Records from a dataset:
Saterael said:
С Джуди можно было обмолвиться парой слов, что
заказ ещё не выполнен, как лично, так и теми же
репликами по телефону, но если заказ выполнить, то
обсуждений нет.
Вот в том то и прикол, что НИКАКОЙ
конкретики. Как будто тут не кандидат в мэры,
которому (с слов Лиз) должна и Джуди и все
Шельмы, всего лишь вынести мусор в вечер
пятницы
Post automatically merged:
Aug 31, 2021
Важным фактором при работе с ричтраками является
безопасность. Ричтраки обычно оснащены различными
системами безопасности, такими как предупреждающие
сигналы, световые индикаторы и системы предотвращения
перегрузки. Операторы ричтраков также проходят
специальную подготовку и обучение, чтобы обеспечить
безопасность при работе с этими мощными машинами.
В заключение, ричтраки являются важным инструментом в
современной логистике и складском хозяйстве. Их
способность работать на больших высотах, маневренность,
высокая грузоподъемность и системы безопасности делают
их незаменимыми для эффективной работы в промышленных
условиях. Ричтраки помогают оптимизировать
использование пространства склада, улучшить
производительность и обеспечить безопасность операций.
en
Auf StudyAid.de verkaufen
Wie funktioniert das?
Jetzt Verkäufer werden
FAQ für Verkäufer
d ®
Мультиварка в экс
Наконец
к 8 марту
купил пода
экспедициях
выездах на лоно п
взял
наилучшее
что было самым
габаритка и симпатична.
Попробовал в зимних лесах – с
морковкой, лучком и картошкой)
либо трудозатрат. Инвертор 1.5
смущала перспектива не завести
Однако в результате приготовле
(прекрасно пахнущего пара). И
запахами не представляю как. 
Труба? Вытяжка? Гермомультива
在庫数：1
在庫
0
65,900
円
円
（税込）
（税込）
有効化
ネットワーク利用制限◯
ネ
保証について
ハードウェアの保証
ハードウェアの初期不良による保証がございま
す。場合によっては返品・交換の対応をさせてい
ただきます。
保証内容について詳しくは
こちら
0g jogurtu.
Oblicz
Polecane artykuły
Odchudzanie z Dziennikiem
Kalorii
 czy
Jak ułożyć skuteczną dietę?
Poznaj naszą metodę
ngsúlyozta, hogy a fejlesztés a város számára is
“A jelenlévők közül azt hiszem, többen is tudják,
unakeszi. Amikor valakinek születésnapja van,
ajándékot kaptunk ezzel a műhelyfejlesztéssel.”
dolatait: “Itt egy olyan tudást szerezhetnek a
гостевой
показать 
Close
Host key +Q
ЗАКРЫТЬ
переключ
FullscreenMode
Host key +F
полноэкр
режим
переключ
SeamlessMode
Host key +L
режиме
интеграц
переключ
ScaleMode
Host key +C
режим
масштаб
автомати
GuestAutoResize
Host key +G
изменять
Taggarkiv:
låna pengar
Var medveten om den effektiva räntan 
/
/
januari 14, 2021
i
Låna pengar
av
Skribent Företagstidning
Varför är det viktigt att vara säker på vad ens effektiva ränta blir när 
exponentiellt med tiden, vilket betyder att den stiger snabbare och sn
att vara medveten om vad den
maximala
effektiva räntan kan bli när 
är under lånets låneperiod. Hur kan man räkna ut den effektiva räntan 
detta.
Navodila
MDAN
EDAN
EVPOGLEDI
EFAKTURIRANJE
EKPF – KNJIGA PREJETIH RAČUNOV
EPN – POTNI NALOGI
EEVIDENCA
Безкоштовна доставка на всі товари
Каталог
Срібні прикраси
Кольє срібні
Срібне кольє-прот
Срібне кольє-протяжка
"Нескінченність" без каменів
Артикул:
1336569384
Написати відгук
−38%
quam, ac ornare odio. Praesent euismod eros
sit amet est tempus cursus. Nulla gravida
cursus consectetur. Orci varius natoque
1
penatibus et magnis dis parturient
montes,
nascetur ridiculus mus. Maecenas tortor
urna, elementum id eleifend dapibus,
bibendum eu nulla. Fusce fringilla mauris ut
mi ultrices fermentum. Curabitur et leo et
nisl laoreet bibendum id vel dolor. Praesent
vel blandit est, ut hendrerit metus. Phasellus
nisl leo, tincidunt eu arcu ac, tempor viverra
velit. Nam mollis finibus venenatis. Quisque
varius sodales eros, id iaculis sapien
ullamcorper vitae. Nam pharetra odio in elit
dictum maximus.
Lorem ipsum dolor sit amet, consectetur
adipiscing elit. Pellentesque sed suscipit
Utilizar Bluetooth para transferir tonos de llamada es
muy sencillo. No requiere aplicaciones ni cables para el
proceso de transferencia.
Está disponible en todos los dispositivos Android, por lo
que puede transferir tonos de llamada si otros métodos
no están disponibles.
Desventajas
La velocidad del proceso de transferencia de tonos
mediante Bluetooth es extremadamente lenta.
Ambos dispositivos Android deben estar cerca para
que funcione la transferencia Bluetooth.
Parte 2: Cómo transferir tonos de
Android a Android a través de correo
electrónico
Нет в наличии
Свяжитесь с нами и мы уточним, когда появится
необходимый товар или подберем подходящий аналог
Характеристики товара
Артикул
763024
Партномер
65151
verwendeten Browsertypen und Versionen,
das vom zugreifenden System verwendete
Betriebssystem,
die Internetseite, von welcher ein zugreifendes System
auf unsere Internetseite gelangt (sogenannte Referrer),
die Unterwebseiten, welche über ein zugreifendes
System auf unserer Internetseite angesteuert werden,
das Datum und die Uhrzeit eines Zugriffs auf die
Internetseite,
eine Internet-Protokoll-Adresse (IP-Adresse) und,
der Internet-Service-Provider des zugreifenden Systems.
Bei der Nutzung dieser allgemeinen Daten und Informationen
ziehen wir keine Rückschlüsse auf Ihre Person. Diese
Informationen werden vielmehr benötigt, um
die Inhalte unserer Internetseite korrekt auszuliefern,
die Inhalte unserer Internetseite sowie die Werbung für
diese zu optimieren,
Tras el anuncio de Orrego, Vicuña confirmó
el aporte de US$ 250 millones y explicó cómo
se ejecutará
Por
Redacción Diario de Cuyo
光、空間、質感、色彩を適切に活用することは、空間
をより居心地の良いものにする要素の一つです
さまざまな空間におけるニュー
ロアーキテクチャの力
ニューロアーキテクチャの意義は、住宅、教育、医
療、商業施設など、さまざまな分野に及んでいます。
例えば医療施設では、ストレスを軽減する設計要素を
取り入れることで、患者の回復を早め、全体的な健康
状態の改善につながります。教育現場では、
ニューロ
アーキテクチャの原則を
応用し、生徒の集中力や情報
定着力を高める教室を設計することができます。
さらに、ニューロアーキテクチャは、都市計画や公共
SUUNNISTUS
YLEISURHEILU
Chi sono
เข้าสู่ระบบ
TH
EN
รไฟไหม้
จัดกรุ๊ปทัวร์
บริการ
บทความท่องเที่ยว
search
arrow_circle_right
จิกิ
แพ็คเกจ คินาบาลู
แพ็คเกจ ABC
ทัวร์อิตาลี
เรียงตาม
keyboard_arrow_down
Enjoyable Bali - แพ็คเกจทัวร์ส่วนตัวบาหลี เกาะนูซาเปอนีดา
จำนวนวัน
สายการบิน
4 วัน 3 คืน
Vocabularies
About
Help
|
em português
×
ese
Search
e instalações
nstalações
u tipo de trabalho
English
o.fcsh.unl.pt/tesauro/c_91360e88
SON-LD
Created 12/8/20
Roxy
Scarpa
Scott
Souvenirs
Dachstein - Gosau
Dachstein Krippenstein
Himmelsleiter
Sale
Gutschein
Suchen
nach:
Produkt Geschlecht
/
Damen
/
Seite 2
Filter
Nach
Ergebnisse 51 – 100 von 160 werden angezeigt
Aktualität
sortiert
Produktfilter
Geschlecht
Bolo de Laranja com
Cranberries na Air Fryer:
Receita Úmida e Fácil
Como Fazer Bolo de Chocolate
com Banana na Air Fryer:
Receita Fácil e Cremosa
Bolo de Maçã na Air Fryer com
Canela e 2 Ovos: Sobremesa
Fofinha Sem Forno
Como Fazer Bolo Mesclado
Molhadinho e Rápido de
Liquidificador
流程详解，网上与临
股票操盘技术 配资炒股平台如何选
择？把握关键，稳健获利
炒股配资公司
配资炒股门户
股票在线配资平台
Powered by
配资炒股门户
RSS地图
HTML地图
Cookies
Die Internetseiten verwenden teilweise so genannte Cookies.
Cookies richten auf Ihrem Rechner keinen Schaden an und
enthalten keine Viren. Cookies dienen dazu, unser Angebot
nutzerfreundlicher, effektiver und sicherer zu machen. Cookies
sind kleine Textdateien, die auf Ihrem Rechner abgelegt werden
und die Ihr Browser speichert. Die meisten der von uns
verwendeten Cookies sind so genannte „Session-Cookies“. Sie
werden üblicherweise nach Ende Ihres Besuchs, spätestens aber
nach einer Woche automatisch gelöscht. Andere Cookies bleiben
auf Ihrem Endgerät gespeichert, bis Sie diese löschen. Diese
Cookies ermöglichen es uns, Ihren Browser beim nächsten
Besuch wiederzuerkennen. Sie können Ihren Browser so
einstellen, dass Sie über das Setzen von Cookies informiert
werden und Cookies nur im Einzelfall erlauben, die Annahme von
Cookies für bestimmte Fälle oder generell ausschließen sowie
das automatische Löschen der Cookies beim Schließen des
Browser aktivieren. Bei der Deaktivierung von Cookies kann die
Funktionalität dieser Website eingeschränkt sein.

*Requirement*. Rewrite the listing from its start through the line containing "безопасность при работе", changing "заказ" to "задание" and leaving everything else the same.

*The answer*.
Saterael said:
С Джуди можно было обмолвиться парой слов, что
задание ещё не выполнен, как лично, так и теми же
репликами по телефону, но если задание выполнить, то
обсуждений нет.
Вот в том то и прикол, что НИКАКОЙ
конкретики. Как будто тут не кандидат в мэры,
которому (с слов Лиз) должна и Джуди и все
Шельмы, всего лишь вынести мусор в вечер
пятницы
Post automatically merged:
Aug 31, 2021
Важным фактором при работе с ричтраками является
безопасность. Ричтраки обычно оснащены различными
системами безопасности, такими как предупреждающие
сигналы, световые индикаторы и системы предотвращения
перегрузки. Операторы ричтраков также проходят
специальную подготовку и обучение, чтобы обеспечить
безопасность при работе с этими мощными машинами.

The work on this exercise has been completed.